_PARTS OF THE EXERCISE:_
a) According to the first-order methods text, which function should be minimized with respect to $$\theta$$?
b) Translate this sentence from the first-order methods text into Spanish: "This is because, practically, one may expect $$\eta$$ to be served as a direct constraint of how much the parameters $$\theta_t$$ are updated within each training step."
c) From the first-order methods text, repeat the stretch from "## First-Order Methods" through "i.e., $$g(\theta) = \nabla J(\theta)$$.".

_TEXT BLOCK:_
-------

## First-Order Methods

For simplicity, we first introduce the following common notations:

• $$J(\theta)$$: The objective function, which should be minimized w.r.t. $$\theta$$.
• $$g(\theta)$$: The gradient of $$J(\theta)$$, i.e., $$g(\theta) = \nabla J(\theta)$$.
• $$g_t$$: The abbrevation for $$g(\theta_t)$$.

One key difference between this article and that of (“An Overview of Gradient Descent Optimization Algorithms” 2016) is that, $$\eta$$ is applied on the whole delta when updating the parameters $$\theta_t$$, including the momentum term. This is because, practically, one may expect $$\eta$$ to be served as a direct constraint of how much the parameters $$\theta_t$$ are updated within each training step.

-------

_PROVIDED MATERIAL:_

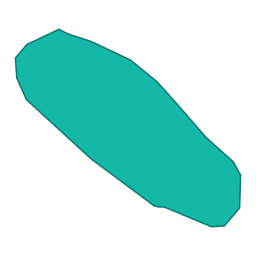 outline of Namoluk, Federated States of Micronesia
{"feature_id": "79324940B63325039400057", "entity_name": "Namoluk", "entity_type": "district", "adm_level": 2, "iso_a3": "FSM", "parent_name": "Federated States of Micronesia", "parent_adm1": "", "projection": "robinson", "projection_center": [153.117, 5.923], "detail": "fine", "context": "isolated", "style": "filled", "palette": "teal", "viewbox_px": 256, "rotation_deg": 0, "n_neighbors": 0, "source": "geoboundaries", "source_scale": "gbopen_adm2", "svg_char_len": 367}
<svg xmlns="http://www.w3.org/2000/svg" viewBox="0 0 256 256"><path d="M158.8,207.0L164.2,207.0L211.4,226.7L224.4,225.9L239.6,207.9L240.6,175.1L233.4,162.0L206.0,137.4L183.3,111.2L157.0,81.7L130.4,60.0L91.4,41.6L67.6,33.8L59.0,29.3L26.9,44.5L15.4,58.0L16.8,78.0L26.5,99.7L91.4,159.1L154.1,205.8L158.8,207.0Z" fill="#14b8a6" stroke="#0f766e" stroke-width="1.5"/></svg>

-------

_RESPONSES FOR EACH TASK:_
a) The objective function $$J(\theta)$$.

b) Esto se debe a que, en la práctica, cabe esperar que $$\eta$$ sirva como una restricción directa de cuánto se actualizan los parámetros $$\theta_t$$ en cada paso de entrenamiento.

c)
## First-Order Methods

For simplicity, we first introduce the following common notations:

• $$J(\theta)$$: The objective function, which should be minimized w.r.t. $$\theta$$.
• $$g(\theta)$$: The gradient of $$J(\theta)$$, i.e., $$g(\theta) = \nabla J(\theta)$$.